#### TRY IT
Make an exact copy of the entries below with the pictures removed.

#### SOURCE DATA
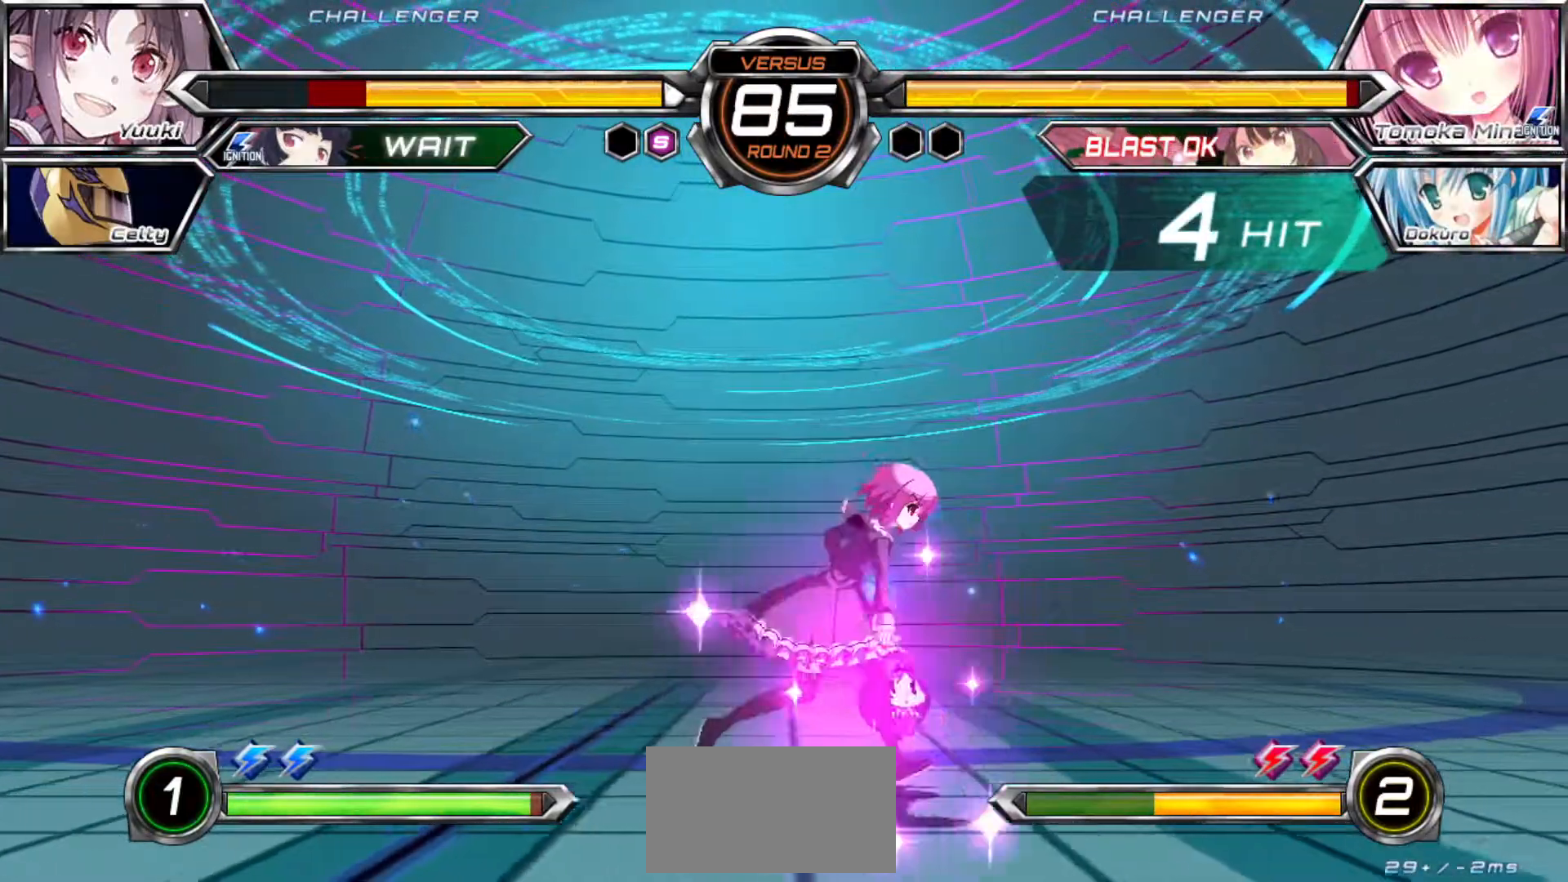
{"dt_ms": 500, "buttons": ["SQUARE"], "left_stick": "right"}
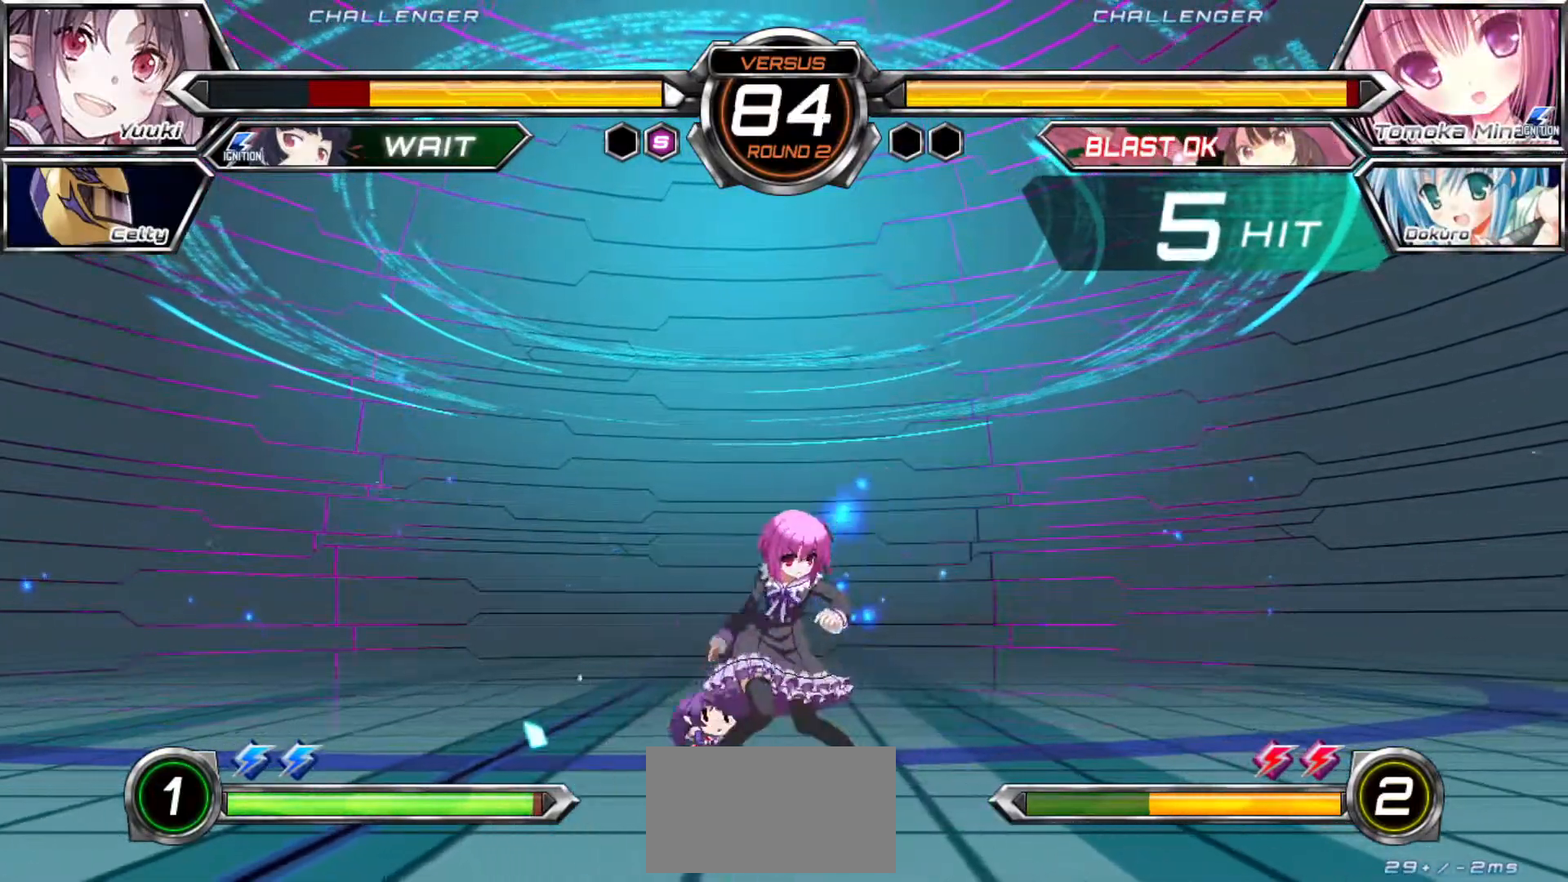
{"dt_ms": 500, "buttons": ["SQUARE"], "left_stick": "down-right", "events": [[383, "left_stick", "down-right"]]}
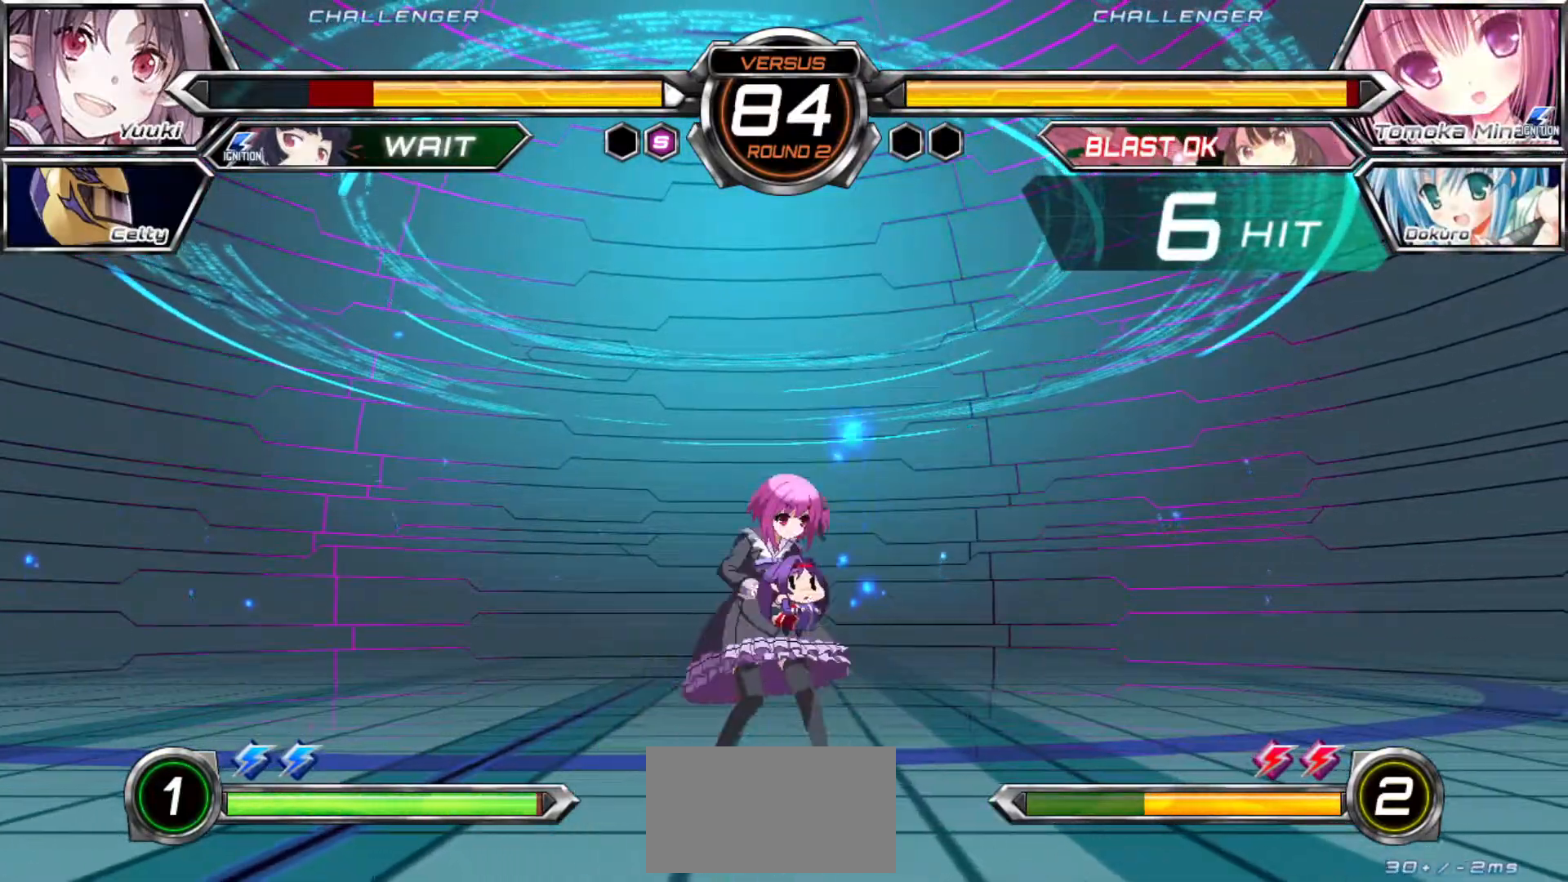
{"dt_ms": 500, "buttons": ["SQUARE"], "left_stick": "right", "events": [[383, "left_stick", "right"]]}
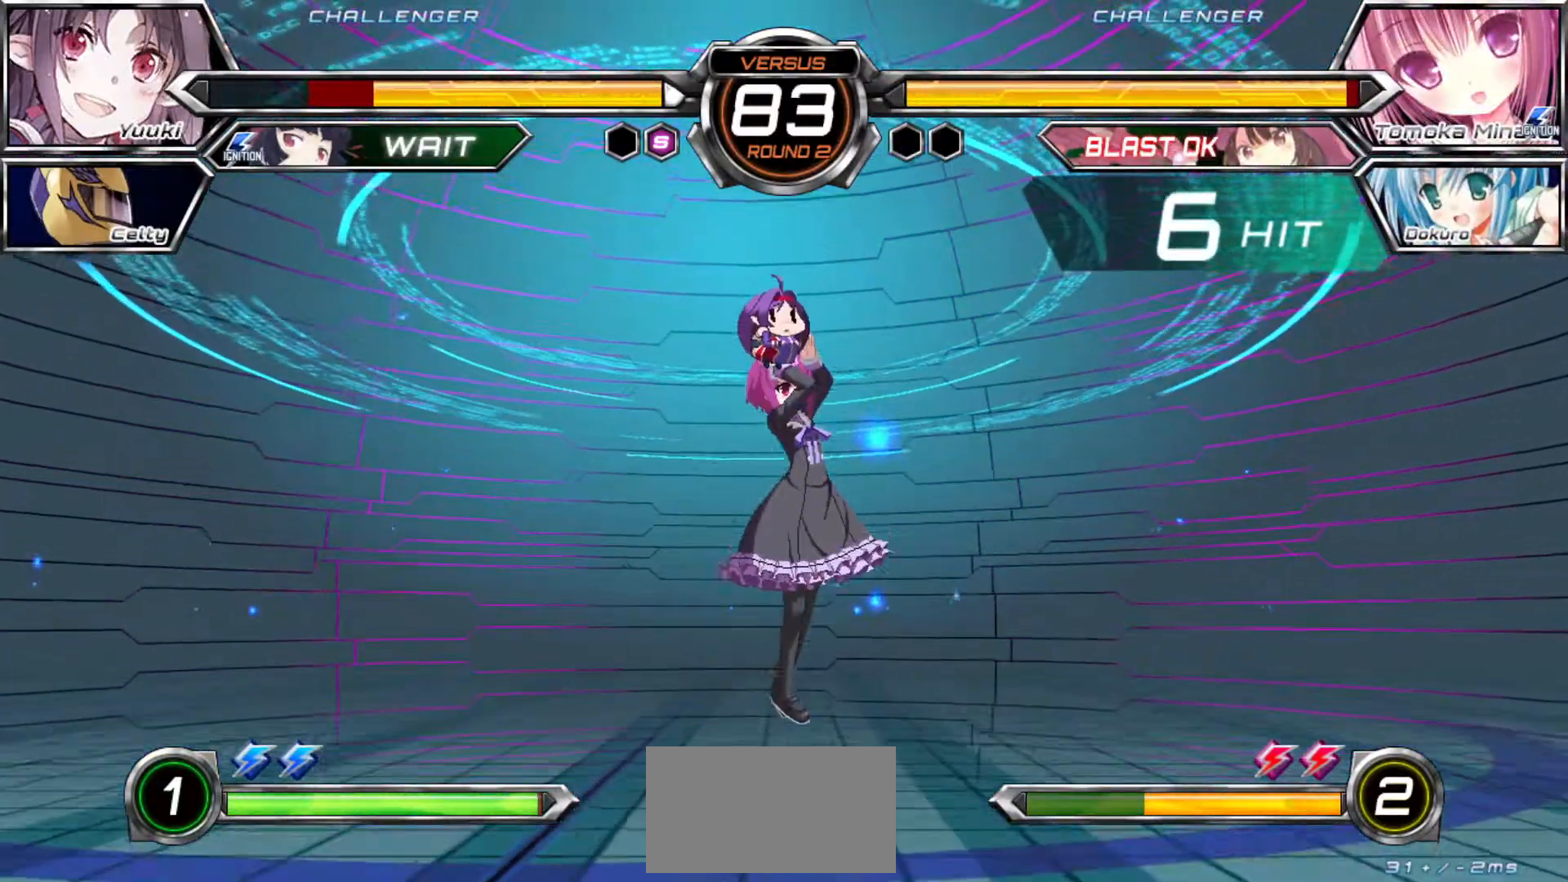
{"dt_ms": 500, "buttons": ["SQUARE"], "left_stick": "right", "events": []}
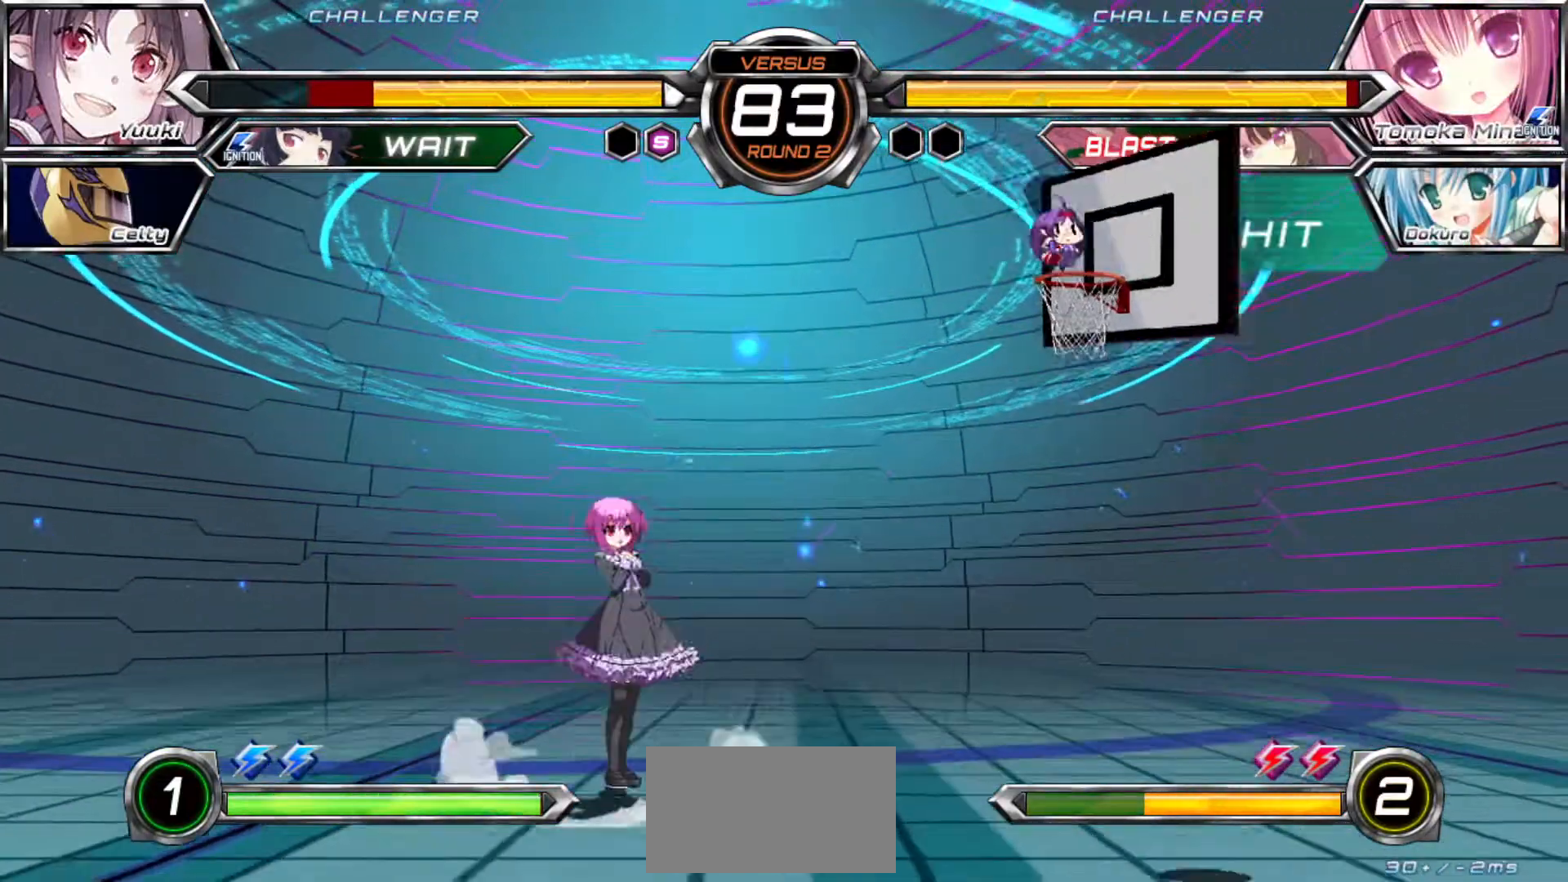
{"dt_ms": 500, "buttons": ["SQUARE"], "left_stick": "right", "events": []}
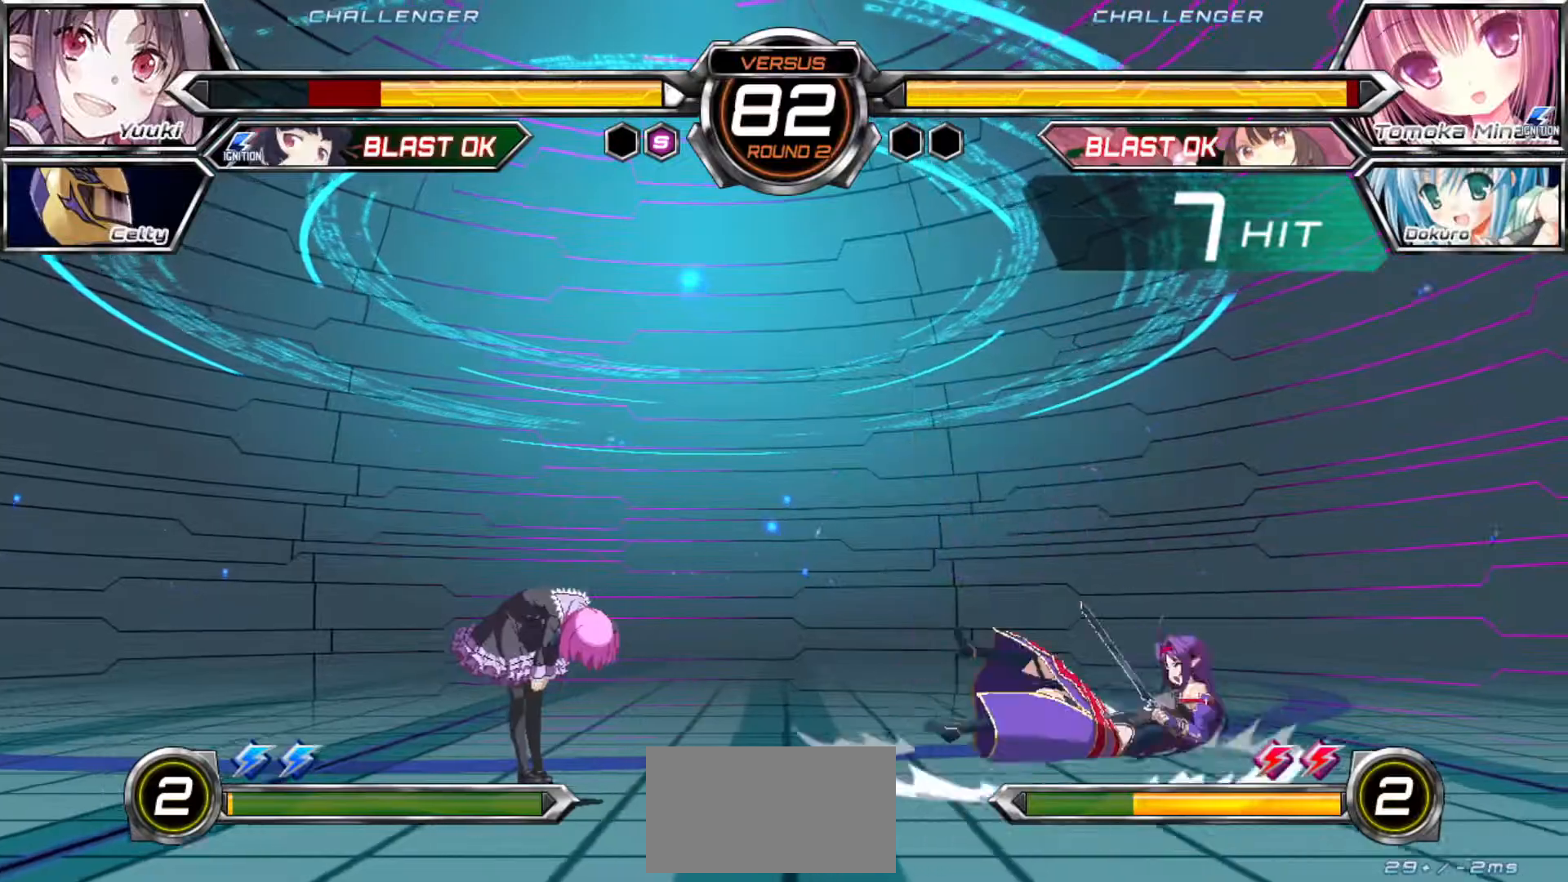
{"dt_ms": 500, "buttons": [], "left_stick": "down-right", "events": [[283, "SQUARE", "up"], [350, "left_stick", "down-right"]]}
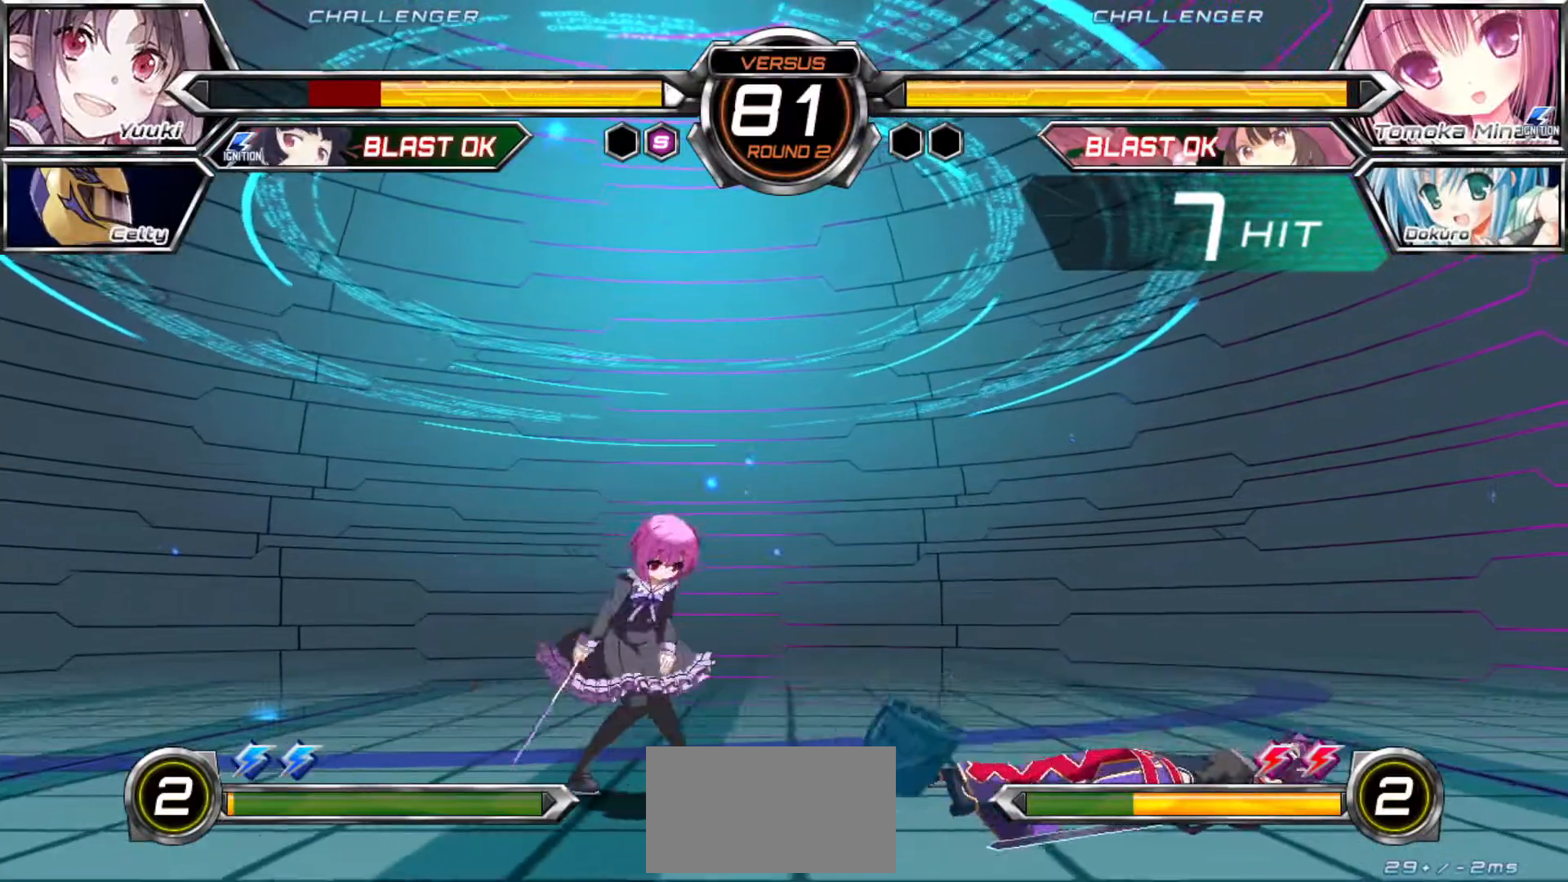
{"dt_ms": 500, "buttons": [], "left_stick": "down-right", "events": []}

#### RESULT FOR THIS EXERCISE
{"dt_ms": 500, "buttons": ["SQUARE"], "left_stick": "right"}
{"dt_ms": 500, "buttons": ["SQUARE"], "left_stick": "down-right", "events": [[383, "left_stick", "down-right"]]}
{"dt_ms": 500, "buttons": ["SQUARE"], "left_stick": "right", "events": [[383, "left_stick", "right"]]}
{"dt_ms": 500, "buttons": ["SQUARE"], "left_stick": "right", "events": []}
{"dt_ms": 500, "buttons": ["SQUARE"], "left_stick": "right", "events": []}
{"dt_ms": 500, "buttons": [], "left_stick": "down-right", "events": [[283, "SQUARE", "up"], [350, "left_stick", "down-right"]]}
{"dt_ms": 500, "buttons": [], "left_stick": "down-right", "events": []}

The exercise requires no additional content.